PhotoPrism self-boot
This morning I made PhotoPrism self-booting. I am not certain that this is the write term so I will specify what I mean. PhotoPrism, when run via docker boots, when we tell it to boot, like any other app on our laptop. This morning, after a little time spent with AI I found the solution.
I used ChatGPT for this help but this is to give you an idea of how to enable docker containers to boot automatically rather than manually. It’s by a little trial and error that I suceeded in what I wanted to do.
Boiled down Chat GPT gave this overview
To start a service: sudo systemctl start servicename.service To stop a service: sudo systemctl stop servicename.service To restart a service: sudo systemctl restart servicename.service To enable a service to start on boot: sudo systemctl enable servicename.service To disable a service from starting on boot: sudo systemctl disable servicename service
In concrete terms you need to “sudo nano /etc/systemd/system/photoprism.service” and add
[Unit] Description=PhotoPrism Docker Compose Service Requires=docker.service After=docker.service
[Service] Type=oneshot RemainAfterExit=yes ExecStart=/usr/local/bin/docker-compose -f /path/to/your/docker-compose.yml up -d ExecStop=/usr/local/bin/docker-compose -f /path/to/your/docker-compose.yml down
[Install] WantedBy=default.target
In my case it was /usr/bin rather than local bin. That’s a little thing to look out for. To double check use “which docker-compose” and you will see what to use for the execstart address.
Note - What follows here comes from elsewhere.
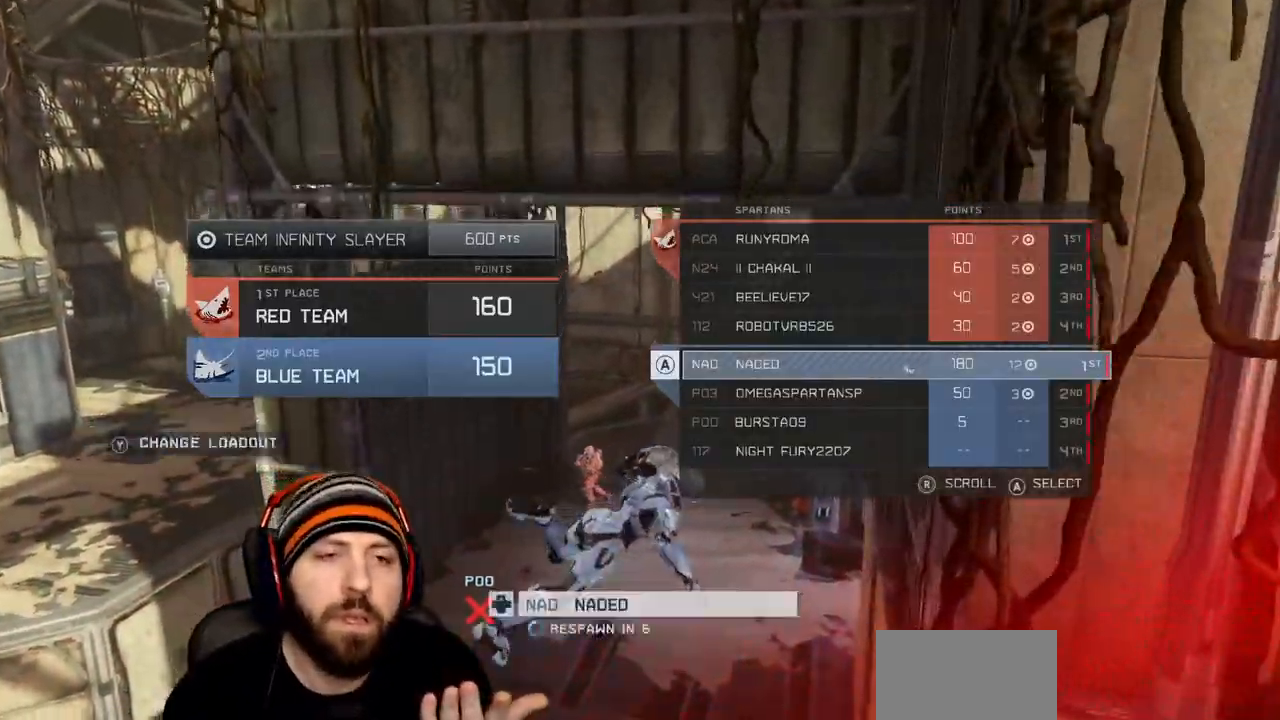
{"dt_ms": 500, "buttons": [], "left_stick": "center", "right_stick": "center"}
If you are using an external volume double check that the mount point is static. I rebooted twice and got three mount points as well as an “original picture folder empty” message due to the photo drive being mounted in the wrong place. To fix this I used.
sudo blkid
to locate the uuid of the hard drive before personalising this line:
UUID= /path/to/mountpoint ext4 defaults 0 2 I left the defaults behaviouts. The 0 is for fsck to check the file system and 2 is the backup priority number.
This is added via:
sudo nano /etc/fstab
Once you have ensured that the drive mount point will remain the same, boot after boot you can run the next lines.
Reload Systemd
sudo systemctl daemon-reload
Enable PhotoPrism to launch at boot
sudo systemctl enable photoprism.service
To start the service
sudo systemctl start photoprism.service
And finally you can run
sudo systemctl status photoprism.service to check service status.
And Finally
When I set up a server for photoprism or other services I want it to boot automatically as soon as the computer is booted. I don’t want to have to start services manually. With this workflow I was able to setup PhotoPrism to boot automatically, as well as to make sure that the photo drive would mount to the right place each time I booted the system.